What is a hostile work environment?
We may think that we know it when we see it, but that’s not factually correct. A mean boss, gossipy coworkers with bad breath, and the absence of benefits and perks are all unpleasant facts of work life. However, in themselves these factors do not prove the case. This is because to be legally hostile, there must be discrimination.
The Equal Employment Opportunity Commission (EEOC), created by the Civil Rights Act of 1964, monitors discrimination and determines the rules. Harassment is behavior that violates Title VII of the Civil Rights Act of 1964, the Age Discrimination in Employment Act of 1967, and the Americans with Disabilities Act of 1990.
Sometimes hostile behavior is instigated by the employer to push the employee to resign. For instance, this may occur when the employee has reported the employer for illegal behavior and therefore the employer cannot fire the employee. It need not always be on the part of the employer; union representatives or other employees can harass a new employee for refusing to sign up for the union.
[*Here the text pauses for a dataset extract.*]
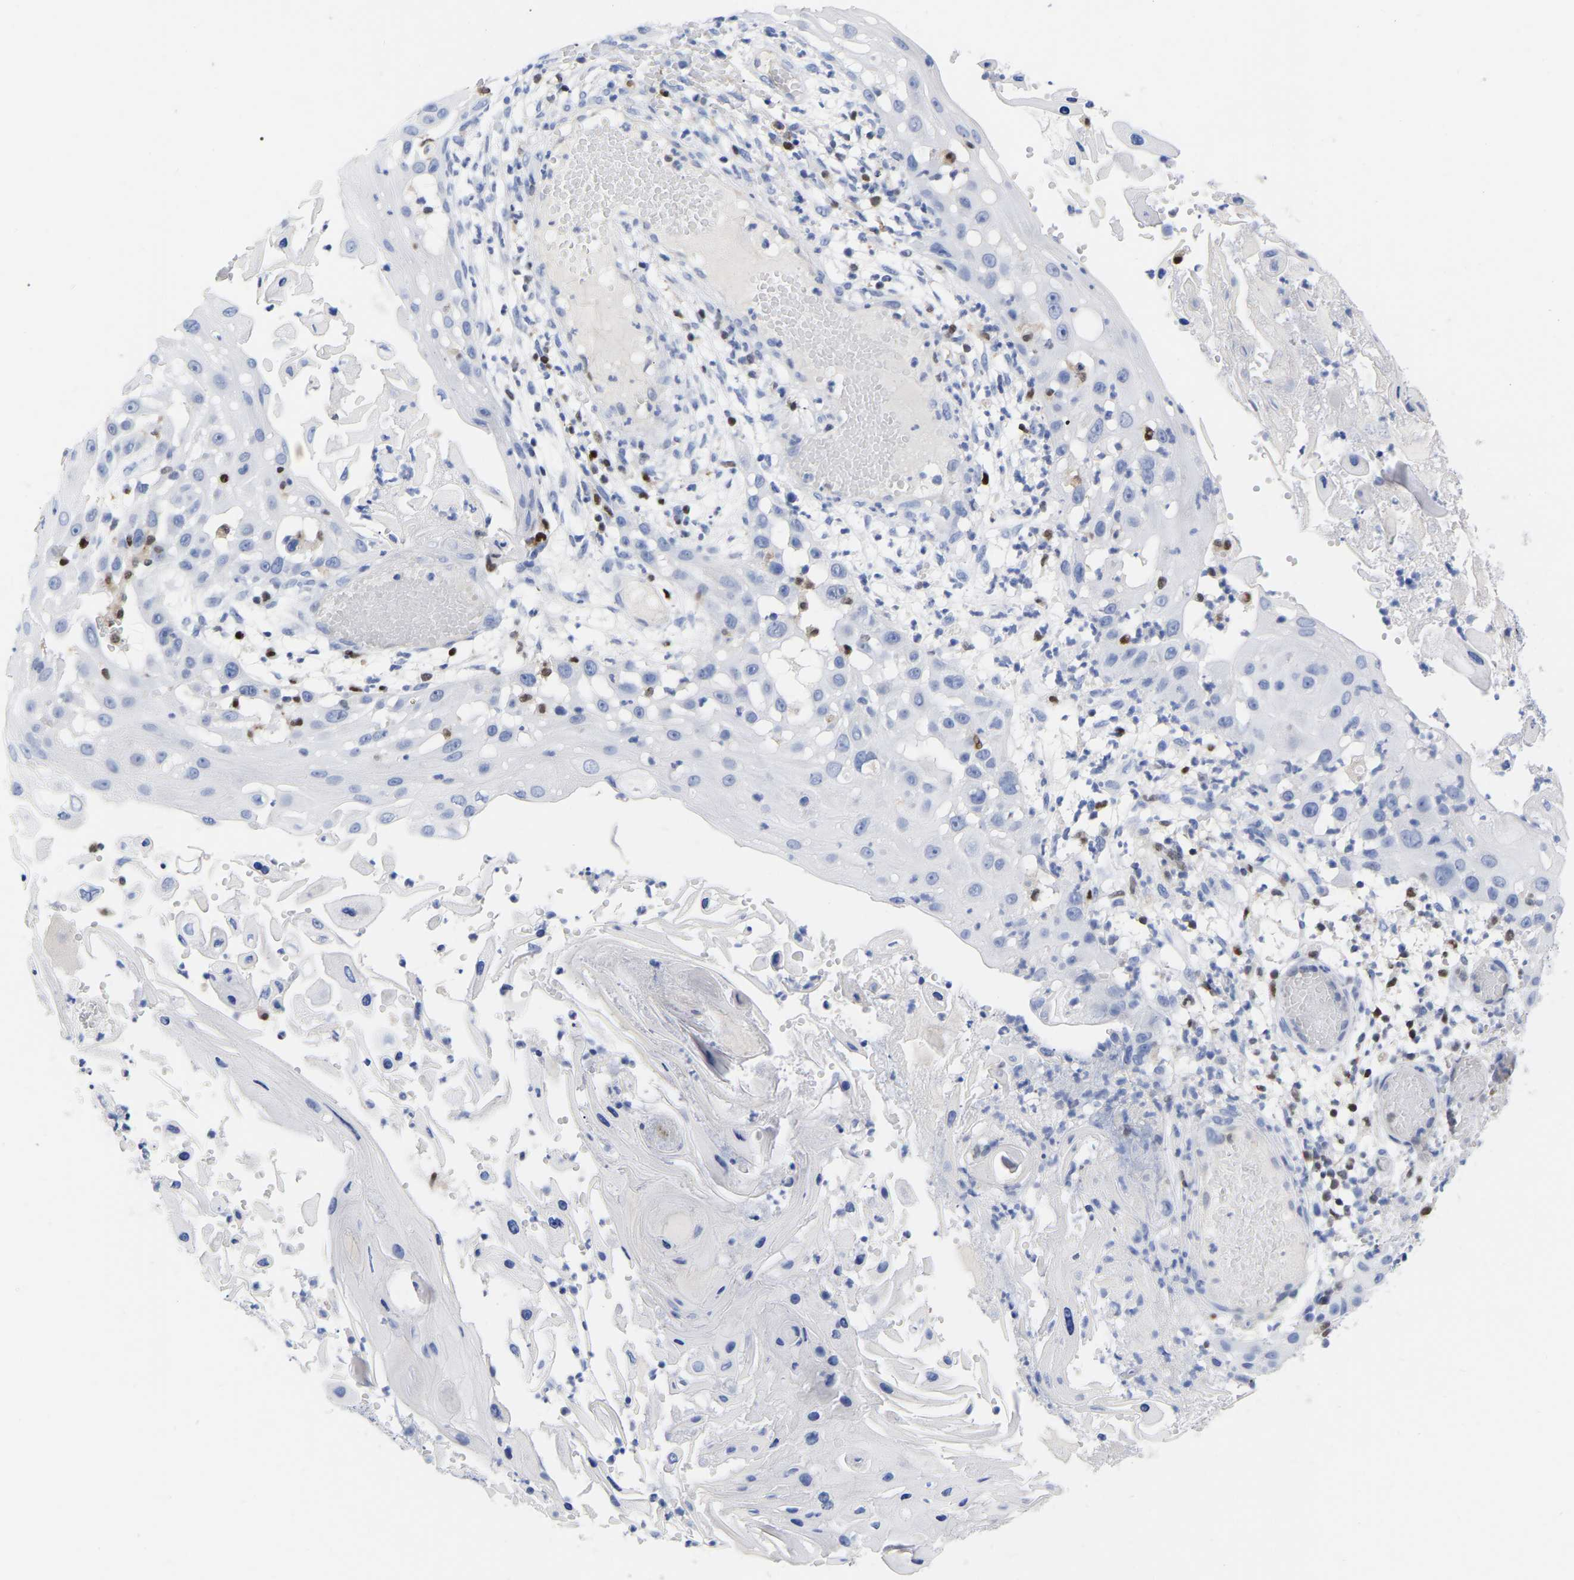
{"staining": {"intensity": "negative", "quantity": "none", "location": "none"}, "tissue": "skin cancer", "cell_type": "Tumor cells", "image_type": "cancer", "snomed": [{"axis": "morphology", "description": "Squamous cell carcinoma, NOS"}, {"axis": "topography", "description": "Skin"}], "caption": "There is no significant staining in tumor cells of squamous cell carcinoma (skin).", "gene": "GIMAP4", "patient": {"sex": "female", "age": 44}}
What are the criteria for determining a hostile work environment?
A hostile work environment is a workplace so hostile that the worker fears going to work. Specifically:
- The actions must discriminate against a protected classification. The U.S. Equal Employment Opportunity Commission defines these protected classes as race, color, religion, sex (including pregnancy), national origin, age (40 or older), disability, or genetic information.
- The hostile behavior or communication must be severe and pervasive and over time rather than limited to a single remark or two. Also, the employer did not investigate and address the issue effectively enough to stop the behavior.
- The hostility must seriously disrupt the person’s work or interfere with her career development. However, the victim does not need to be the person harassed—it can be anyone affected by the conduct, such as those who witness it. In cases of hostile work environment harassment, there need not be a tangible employment action or economic injury (such as being fired) to make a claim.
- It is reasonable to believe the employer knew about the situation but did not intervene adequately.
- It is also prohibited to retaliate against individuals who file a discrimination charge, testify, or participate in any way in the investigation, proceeding, or lawsuit under these laws or oppose employment practices that they reasonably believe violate these laws.
Note: There must be discrimination only against the protected characteristic. If the manager (or other individual) was hostile regardless of sex, race, etc., then it’s quite legal. Really!
What to do if you have experienced a hostile work environment
If you are subject to a hostile work environment, the first step is to ask the offending employee to cease the bothersome behavior if possible. If you pursue a harassment complaint, your employer is required to investigate it promptly and impartially. The alleged harasser should not have control over this investigation. If you and the alleged harasser need to be physically separate during the investigation, this separation should not burden you as the person who made the complaint.
Note: A lawsuit on the grounds of a hostile work environment will not be successful if the employer had not been informed of the situation and given the opportunity to resolve it.
How the company can defend itself against a charge of a hostile work environment
If the employer is otherwise liable, it can prove that it reasonably tried to prevent as well as to correct the hostile behavior. The employer must also prove that the employee failed to pursue preventive and corrective opportunities offered by the employer.